In the Greater San Francisco area, where it owns just over 3,000 units, BRE posted weighted average rent growth of 8.2%, to $1,656 per month from $1,530 per month. Concurrently, its average occupancy in the market jumped 230 basis points to 95.7% and its annual turnover rose only slightly to 57% in 2007 from 56% in 2006.
In Seattle, where the company owns more than 3,200 units, the weighted average annual rent growth was 8.9%, taking the average rent to $1,284 per month from $1,179. Average occupancy also increased, rising to 93.6% from 92.2%, while annual turnover increased to 61% from 58%.
In Los Angeles, the weighted average annual rent growth for BRE's 1,759 units there was 7.6%, taking the average rent to $1,824 per month. Average occupancy increased 80 basis points to 94.6% and turnover fell to 61% in 2007 from 65% in 2006.
By contrast, BRE saw only nominal rent growth in Sacramento and the Inland Empire, where it owns 1,796 units and 2,521 units, respectively. BRE says both markets have been impacted by an oversupply of single-family homes that are competing with apartment communities.
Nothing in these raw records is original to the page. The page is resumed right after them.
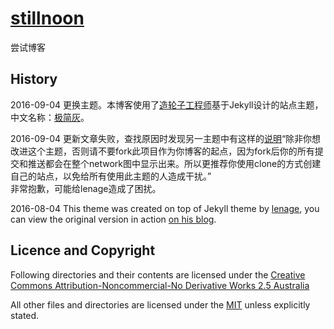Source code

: # [stillnoon](https://stillnoon.com)
尝试博客

## History
2016-09-04  更换主题。本博客使用了[造轮子工程师](https://github.com/mytharcher)基于Jekyll设计的站点主题，中文名称：[极简灰](https://github.com/mytharcher/SimpleGray)。  
    
2016-09-04  更新文章失败，查找原因时发现另一主题中有这样的[说明](https://github.com/mytharcher/SimpleGray)“除非你想改进这个主题，否则请不要fork此项目作为你博客的起点，因为fork后你的所有提交和推送都会在整个network图中显示出来。所以更推荐你使用clone的方式创建自己的站点，以免给所有使用此主题的人造成干扰。”  
非常抱歉，可能给lenage造成了困扰。

2016-08-04  This theme was created on top of Jekyll theme by [lenage](https://github.com/lenage/blog.lenage.com), you can view the original version in action [on his blog](http://blog.lenage.com).  


## Licence and Copyright

Following directories and their contents are licensed under the [Creative Commons Attribution-Noncommercial-No Derivative Works 2.5 Australia](http://creativecommons.org/licenses/by-nc-nd/2.5/au/)



All other files and directories are licensed under the [MIT](http://www.opensource.org/licenses/mit-license.php) unless explicitly stated. 
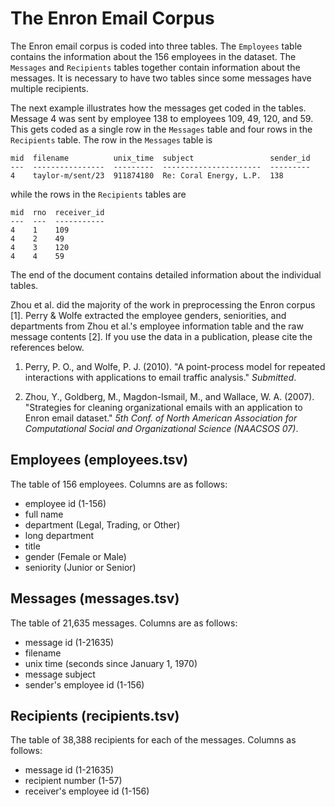 The Enron Email Corpus
======================

The Enron email corpus is coded into three tables. The `Employees` table
contains the information about the 156 employees in the dataset. The
`Messages` and `Recipients` tables together contain information about the
messages. It is necessary to have two tables since some messages have multiple
recipients.


The next example illustrates how the messages get coded in the tables.
Message 4 was sent by employee 138 to employees 109, 49, 120, and 59. This
gets coded as a single row in the `Messages` table and four rows in the
`Recipients` table. The row in the `Messages` table is

    mid  filename          unix_time  subject                 sender_id
    ---  ----------------  ---------  ----------------------  ---------
    4    taylor-m/sent/23  911874180  Re: Coral Energy, L.P.  138
    
while the rows in the `Recipients` tables are

    mid  rno  receiver_id
    ---  ---  -----------
    4    1    109
    4    2    49
    4    3    120
    4    4    59


The end of the document contains detailed information about the individual 
tables.


Zhou et al. did the majority of the work in preprocessing the Enron corpus
[1]. Perry & Wolfe extracted the employee genders, seniorities, and
departments from Zhou et al.'s employee information table and the raw message
contents [2]. If you use the data in a publication, please cite the references
below.

  1. Perry, P. O.,  and Wolfe, P. J. (2010).  "A point-process model for
     repeated interactions with applications to email traffic analysis."
     _Submitted_.

  2. Zhou, Y., Goldberg, M., Magdon-Ismail, M., and Wallace, W. A. (2007).
     "Strategies for cleaning organizational emails with an application to 
     Enron email dataset." _5th Conf. of North American Association for 
     Computational Social and Organizational Science (NAACSOS 07)_.



Employees (employees.tsv)
-------------------------

The table of 156 employees. Columns are as follows:

  - employee id (1-156)
  - full name
  - department (Legal, Trading, or Other)
  - long department
  - title
  - gender (Female or Male)
  - seniority (Junior or Senior)
  

Messages (messages.tsv)
-----------------------

The table of 21,635 messages. Columns are as follows:

  - message id (1-21635)
  - filename
  - unix time (seconds since January 1, 1970)
  - message subject
  - sender's employee id (1-156)
  

Recipients (recipients.tsv)
---------------------------

The table of 38,388 recipients for each of the messages. Columns as follows:

  - message id (1-21635)
  - recipient number (1-57)
  - receiver's employee id (1-156)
Rent growth in its other California markets, San Diego and Orange County, was 2.4% and 2.8%, respectively.
The company currently has three new communities in lease-up, two in Southern California and one in Northern California. The Northern California property, located in Emeryville, is Avenue 64, a 224-unit development for which 158 units have been delivered. Approximately 80% of the delivered units have been leased.
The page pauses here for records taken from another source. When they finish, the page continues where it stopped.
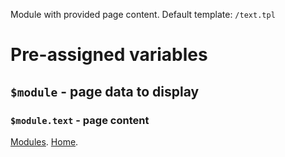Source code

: 
Module with provided page content.
Default template: `/text.tpl`

# Pre-assigned variables

## `$module` - page data to display

### `$module.text` - page content


[Modules](index.md).
[Home](../index.md).
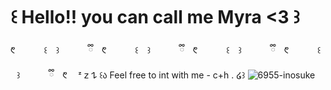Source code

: # ꒰ Hello!! you can call me Myra <3 ꒱

  ᱖  ⠀ ⠀ ꒰ ⠀꒱  ⠀ ⠀ ྀི ᱖  ⠀ ⠀ ꒰ ⠀꒱  ⠀ ⠀ ྀི ᱖  ⠀ ⠀ ꒰ ⠀꒱  ⠀ ⠀ ྀི ᱖  ⠀ ⠀ ꒰ ⠀꒱  ⠀ ⠀ ྀི ᱖ 
 ᶻ 𝗓 𐰁 ꒰ა Feel free to int with me - c+h . ໒꒱
![6955-inosuke](https://github.com/user-attachments/assets/06fd4b0c-658b-4cc6-9c61-fc7f59a1d78b)
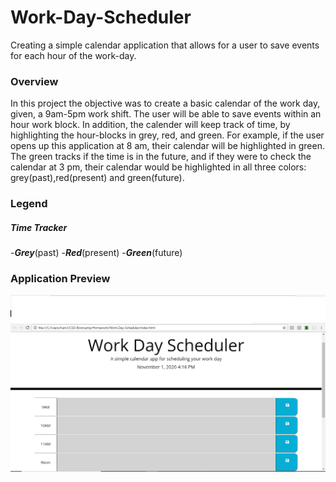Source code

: # Work-Day-Scheduler
Creating a simple calendar application that allows for a user to save events for each hour of the work-day.
### Overview 
In this project the objective was to create a basic calendar of the work day, given, a 9am-5pm work shift. 
The user will be able to save events within an hour work block. 
In addition, the calender will keep track of time, by highlighting the hour-blocks in grey, red, and green. 
For example, if the user opens up this application at 8 am, their calendar will be highlighted in green. 
The green tracks if the time is in the future, and if they were to check the calendar at 3 pm, their calendar would be highlighted in all three colors: grey(past),red(present) and green(future).

### Legend

##### Time Tracker
-***Grey***(past)
-***Red***(present)
-***Green***(future)

### Application Preview 

  ![Work Day Scheduler: 9am-Noon.](./WorkDayScheduler.png)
Renaissance at Uptown Orange in Orange, CA, is designed as a 460-unit community. Thus far, of the 332 units that have been delivered, 236 have been leased. The Stuart will have 188 units, of which 118 have been delivered and 84 leased.
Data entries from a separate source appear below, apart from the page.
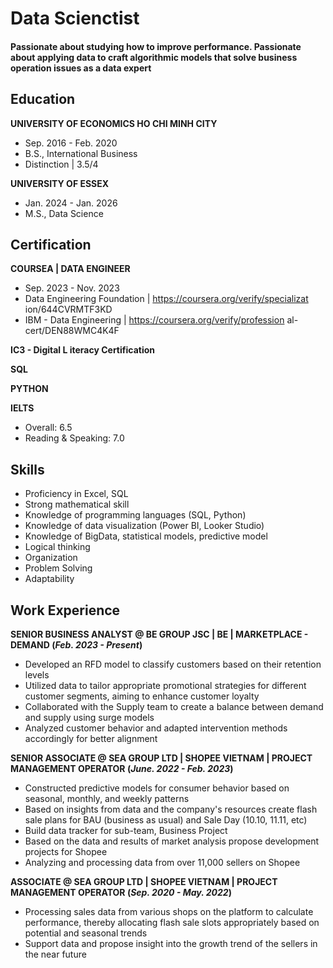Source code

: # Data Scienctist

#### Passionate about studying how to improve performance. Passionate about applying data to craft algorithmic models that solve business operation issues as a data expert

## Education
**UNIVERSITY OF ECONOMICS HO CHI MINH CITY**
- Sep. 2016 - Feb. 2020
- B.S., International Business
- Distinction | 3.5/4

**UNIVERSITY OF ESSEX**
- Jan. 2024 - Jan. 2026
- M.S., Data Science


## Certification
**COURSEA | DATA ENGINEER**
- Sep. 2023 - Nov. 2023
- Data Engineering Foundation | https://coursera.org/verify/specializat
ion/644CVRMTF3KD
- IBM - Data Engineering | https://coursera.org/verify/profession
al-cert/DEN88WMC4K4F

**IC3 - Digital L iteracy Certification**

**SQL**

**PYTHON**

**IELTS** 
- Overall: 6.5
- Reading & Speaking: 7.0

## Skills
- Proficiency in Excel, SQL
- Strong mathematical skill
- Knowledge of programming languages (SQL, Python)
- Knowledge of data visualization (Power BI, Looker Studio)
- Knowledge of BigData, statistical models, predictive model
- Logical thinking
- Organization
- Problem Solving
- Adaptability

## Work Experience
**SENIOR BUSINESS ANALYST @ BE GROUP JSC | BE | MARKETPLACE - DEMAND (_Feb. 2023 - Present_)**
- Developed an RFD model to classify customers based on their retention levels
- Utilized data to tailor appropriate promotional strategies for different customer segments, aiming to enhance customer loyalty
- Collaborated with the Supply team to create a balance between demand and supply using surge models
- Analyzed customer behavior and adapted intervention methods accordingly for better alignment

**SENIOR ASSOCIATE @ SEA GROUP LTD | SHOPEE VIETNAM | PROJECT MANAGEMENT OPERATOR (_June. 2022 - Feb. 2023_)**
- Constructed predictive models for consumer behavior based on seasonal, monthly, and weekly patterns
- Based on insights from data and the company's resources create flash sale plans for BAU (business as usual) and Sale Day (10.10, 11.11, etc)
- Build data tracker for sub-team, Business Project
- Based on the data and results of market analysis propose development projects for Shopee
- Analyzing and processing data from over 11,000 sellers on Shopee

**ASSOCIATE @ SEA GROUP LTD | SHOPEE VIETNAM | PROJECT MANAGEMENT OPERATOR (_Sep. 2020 - May. 2022_)**
- Processing sales data from various shops on the platform to calculate performance, thereby allocating flash sale slots appropriately based on potential and seasonal trends
- Support data and propose insight into the growth trend of the sellers in the near future

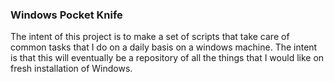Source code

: ### Windows Pocket Knife

The intent of this project is to make a set of scripts that take care of common tasks that I do on a daily basis on a windows machine. The intent is that this will eventually be a repository of all the things that I would like on fresh installation of Windows.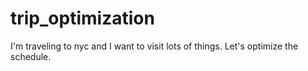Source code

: # trip_optimization
I'm traveling to nyc and I want to visit lots of things. Let's optimize the schedule.
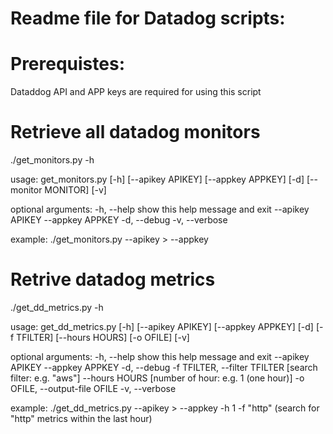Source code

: # Readme file for Datadog scripts:

# Prerequistes:
Dataddog API and APP keys are required for using this script

# Retrieve all datadog monitors
./get_monitors.py -h

usage: get_monitors.py [-h] [--apikey APIKEY] [--appkey APPKEY] [-d]
                       [--monitor MONITOR] [-v]

optional arguments:
  -h, --help         show this help message and exit
  --apikey APIKEY
  --appkey APPKEY
  -d, --debug
  -v, --verbose

example: ./get_monitors.py --apikey ><api key value> --appkey <app key value>

# Retrive datadog metrics
./get_dd_metrics.py -h

usage: get_dd_metrics.py [-h] [--apikey APIKEY] [--appkey APPKEY] [-d]
                         [-f TFILTER] [--hours HOURS] [-o OFILE] [-v]

optional arguments:
  -h, --help            show this help message and exit
  --apikey APIKEY
  --appkey APPKEY
  -d, --debug
  -f TFILTER, --filter TFILTER [search filter: e.g. "aws"]
  --hours HOURS [number of hour: e.g. 1 (one hour)]
  -o OFILE, --output-file OFILE
  -v, --verbose

example: ./get_dd_metrics.py --apikey ><api key value> --appkey <app key value> -h 1 -f "http"
  (search for "http" metrics within the last hour)
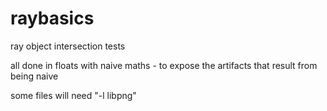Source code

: # raybasics
ray object intersection tests

all done in floats with naive maths - to expose the artifacts that result from being naive

some files will need "-l libpng"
"There are two distinct operational dynamics going on," BRE chief operating officer Ed Lange told analysts in a conference call Wednesday. "Two-thirds of our operations--San Francisco, Seattle, Los Angeles, San Diego--are operating at a very high level. It's a little early in the year to start talking about rent growth but in these markets we have pricing power and we are not being very shy about exercising it where we can.
"Then there's another slice of the operations--Sacramento, Inland Empire and Phoenix--where the single-family housing recession is playing out in full, as we expected. Operations are struggling [in those markets] and we expect the struggle to continue throughout the year. We seem to be able to maintain 92% to 93% occupancy but rents are flat year-over-year and we certainly are not expecting rent growth this year."